_Work request_
Copy out every row below word for word, leaving out the pictures.
--
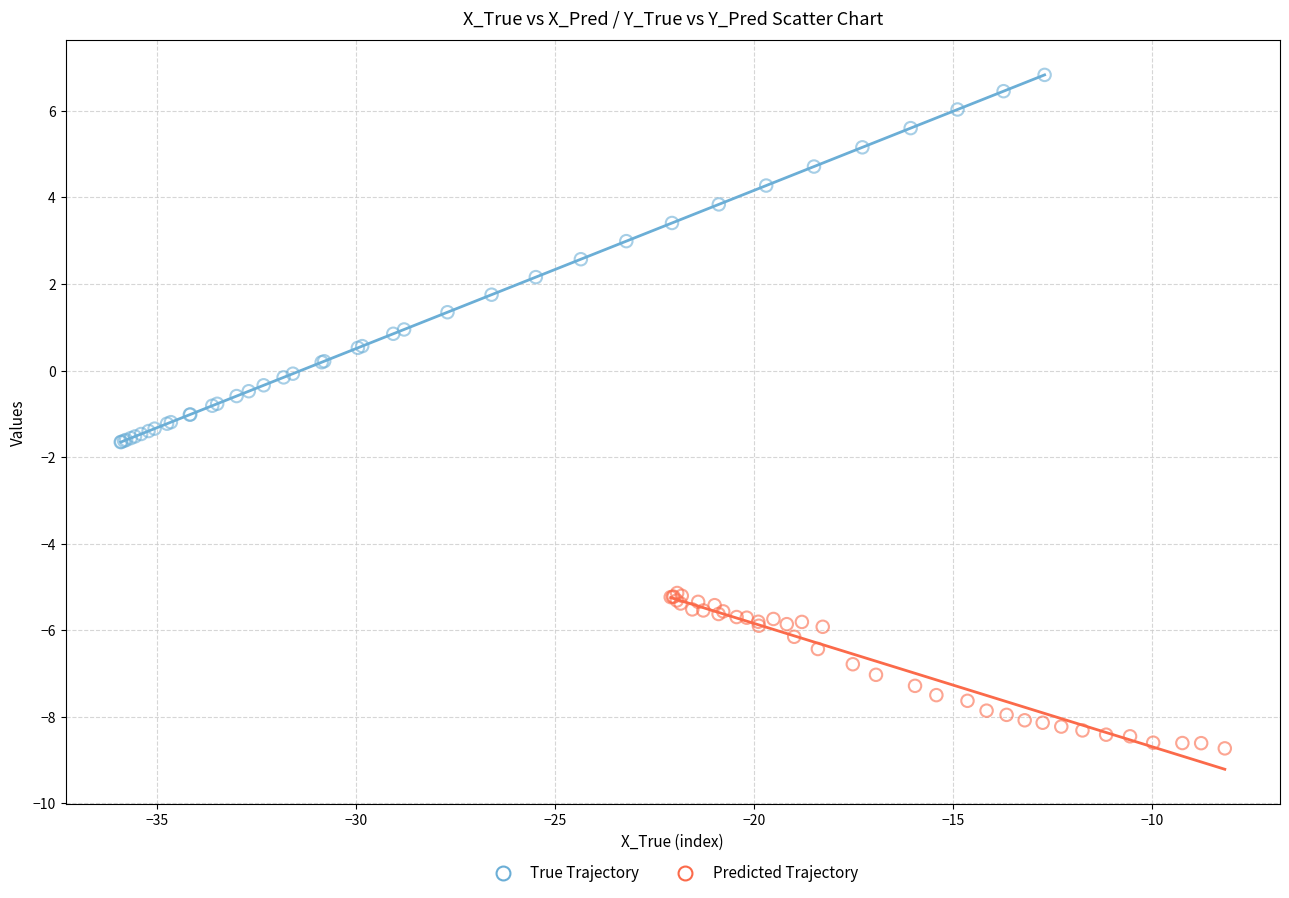

Which series has the largest Y range (max minus min)?

True Trajectory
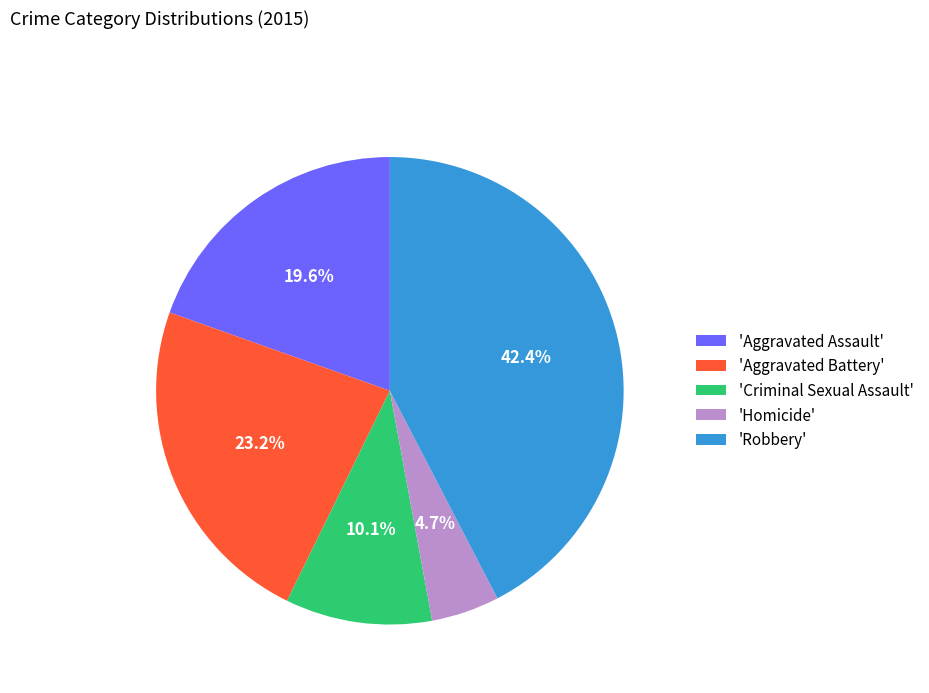

Rank the categories by value from highest to lowest.

'Robbery', 'Aggravated Battery', 'Aggravated Assault', 'Criminal Sexual Assault', 'Homicide'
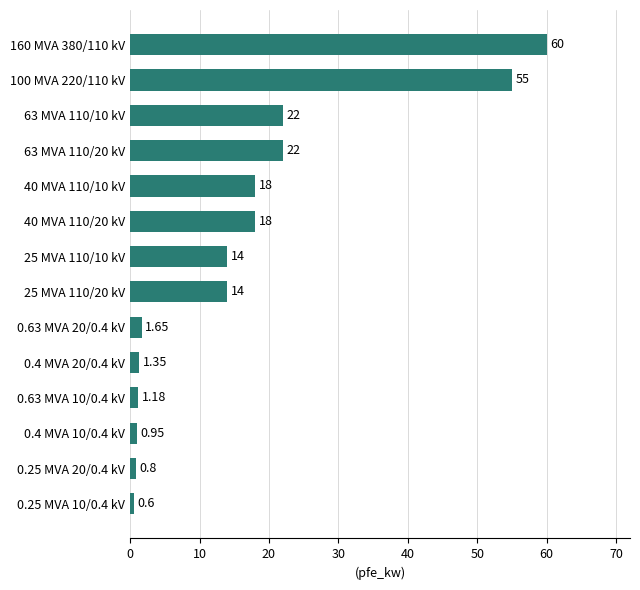

What is the sum of all values?

229.5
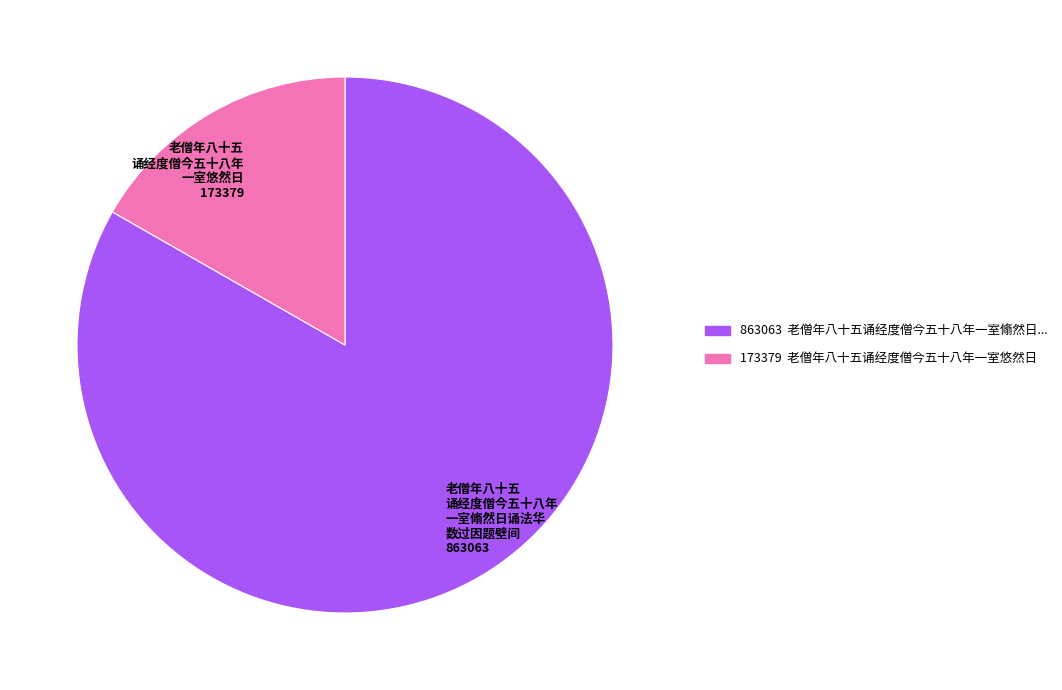

Is the sum of 863063 老僧年八十五诵经度僧今五十八年一室翛然日... and 173379 老僧年八十五诵经度僧今五十八年一室悠然日 greater than half?

Yes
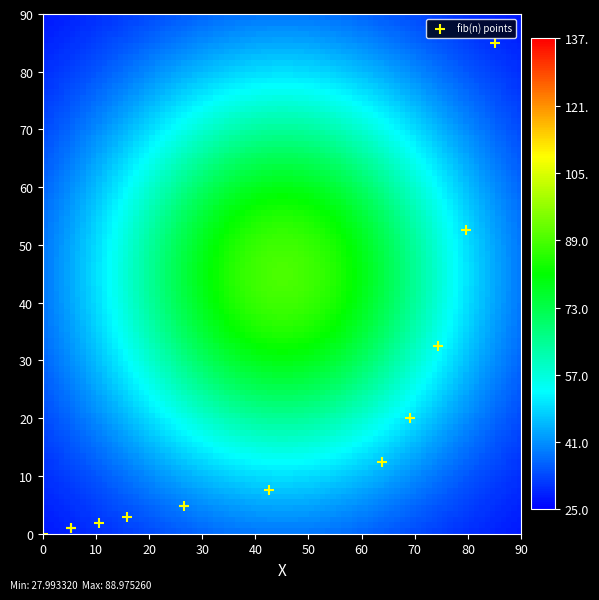

What Y value in the scatter plot is closest to 42?

32.5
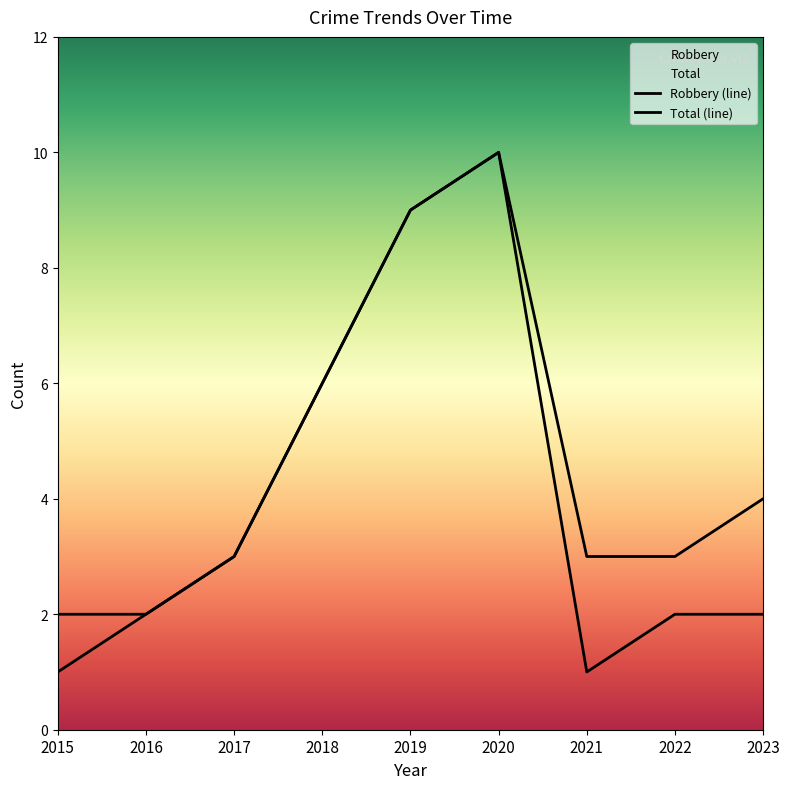

Which series has the largest total across all categories?

Total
--
_Reply to the task_
Which series has the largest Y range (max minus min)?

True Trajectory

Rank the categories by value from highest to lowest.

'Robbery', 'Aggravated Battery', 'Aggravated Assault', 'Criminal Sexual Assault', 'Homicide'

What is the sum of all values?

229.5

Is the sum of 863063 老僧年八十五诵经度僧今五十八年一室翛然日... and 173379 老僧年八十五诵经度僧今五十八年一室悠然日 greater than half?

Yes

What Y value in the scatter plot is closest to 42?

32.5

Which series has the largest total across all categories?

Total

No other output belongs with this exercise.